Les départements de l’université Akli-Mohand-Oulhadj de Bouira sont de nouveau paralysés par les grèves. C’est le cas de la faculté des sciences commerciales et de gestion qui connaît un mouvement de grogne enclenché par les étudiants depuis le début de la semaine derniére.

La grève est initiée par la Ligue nationale des étudiants algériens (LNEA), qui a appelé à cette action de protestation après que « l’administration n’ait pas daigné répondre favorablement aux revendications des étudiants de la faculté ». Notons que plusieurs départements sont aussi en grève depuis plusieurs jours. C’est le cas des étudiants en biomédical, droit et lettres et langue arabe. Ils protestent contre la détérioration des conditions de scolarité. Dans la missive de la section syndicale, les étudiants déplorent le manque de prise en charge par les responsables de l’université de tous les points soulevés par la communauté estudiantine. «Nous vivons le calvaire», «les étudiants ne sont pas du bétail», pouvait-on lire sur des banderoles accrochées à proximité de la faculté des sciences commerciales et de gestion. « Cela fait presque trois mois que nous avons réclamé un minimum, mais hélas aucune considération de la part de l’administration.
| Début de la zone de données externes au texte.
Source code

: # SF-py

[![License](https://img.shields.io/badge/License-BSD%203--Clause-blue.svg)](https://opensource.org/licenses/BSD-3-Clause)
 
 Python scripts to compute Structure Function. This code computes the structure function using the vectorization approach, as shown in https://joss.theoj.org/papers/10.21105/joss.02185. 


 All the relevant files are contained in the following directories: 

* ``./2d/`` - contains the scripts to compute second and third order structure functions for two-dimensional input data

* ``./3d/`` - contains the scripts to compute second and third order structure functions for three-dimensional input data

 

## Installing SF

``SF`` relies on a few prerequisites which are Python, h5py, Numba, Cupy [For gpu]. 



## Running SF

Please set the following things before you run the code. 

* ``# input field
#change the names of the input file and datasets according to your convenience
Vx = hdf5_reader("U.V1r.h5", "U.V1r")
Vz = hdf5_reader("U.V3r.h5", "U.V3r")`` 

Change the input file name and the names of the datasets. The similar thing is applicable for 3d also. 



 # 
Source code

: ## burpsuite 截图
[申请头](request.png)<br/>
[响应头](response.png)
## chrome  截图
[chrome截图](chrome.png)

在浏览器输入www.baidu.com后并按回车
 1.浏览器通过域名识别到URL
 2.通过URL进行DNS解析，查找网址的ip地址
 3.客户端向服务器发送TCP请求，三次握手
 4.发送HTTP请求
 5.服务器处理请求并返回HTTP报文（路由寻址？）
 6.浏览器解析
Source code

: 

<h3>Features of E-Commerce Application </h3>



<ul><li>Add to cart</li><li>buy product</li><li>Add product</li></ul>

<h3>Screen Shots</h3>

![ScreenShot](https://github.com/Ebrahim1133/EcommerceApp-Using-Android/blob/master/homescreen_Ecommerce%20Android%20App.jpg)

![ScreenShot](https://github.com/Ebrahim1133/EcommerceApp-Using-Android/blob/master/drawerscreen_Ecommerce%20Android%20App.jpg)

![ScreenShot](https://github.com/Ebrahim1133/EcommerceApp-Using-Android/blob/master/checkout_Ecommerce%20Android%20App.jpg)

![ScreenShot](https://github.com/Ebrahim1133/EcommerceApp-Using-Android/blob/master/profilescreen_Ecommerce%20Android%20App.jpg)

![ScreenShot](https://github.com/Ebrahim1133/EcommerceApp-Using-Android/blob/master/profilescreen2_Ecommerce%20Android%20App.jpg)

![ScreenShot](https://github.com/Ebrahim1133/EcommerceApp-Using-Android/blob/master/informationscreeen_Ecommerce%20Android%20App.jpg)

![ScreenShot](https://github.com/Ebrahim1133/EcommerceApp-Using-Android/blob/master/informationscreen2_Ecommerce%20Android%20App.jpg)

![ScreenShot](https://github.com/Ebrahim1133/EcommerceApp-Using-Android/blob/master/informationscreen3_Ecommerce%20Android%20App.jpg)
Nos revendications sont restées sans suite », dit un étudiant en colère, membre de ladite organisation. Cette situation, regrette-t-il, perdure depuis la rentrée scolaire. « On n’a pas cessé d’interpeller les responsables de la faculté et du rectorat sur les difficultés qu’on endure, malheureusement les responsables continuent encore de faire la sourde oreille ! », tonne un autre syndicaliste. Le mot d’ordre de grève a été décidé à l’issue d’une assemblée générale organisée au début de la semaine passée. Par ailleurs, les étudiants ont dénoncé les promesses non tenues du responsable des œuvres universitaires (DOU) quant au renforcement des moyens de transport. « Le responsable s’est engagé à mettre à notre disposition un transport, mais notre demande n’a pas été prise en charge », dénonce-t-on. Il faut préciser, par ailleurs, que l’université Akli-Mohand-Oulhadj de Bouira est secouée depuis quelques années par la multiplication des cas d’agression. Un étudiant scolarisé au département des langues et cultures amazighe a fait l’objet, jeudi dernier, d’une agression à l’arme blanche. A en croire certains étudiants, l’agresseur, qui n’est autre qu’un étudiant du même département, a failli commettre l’irréparable en agissant de la sorte pour une affaire banale.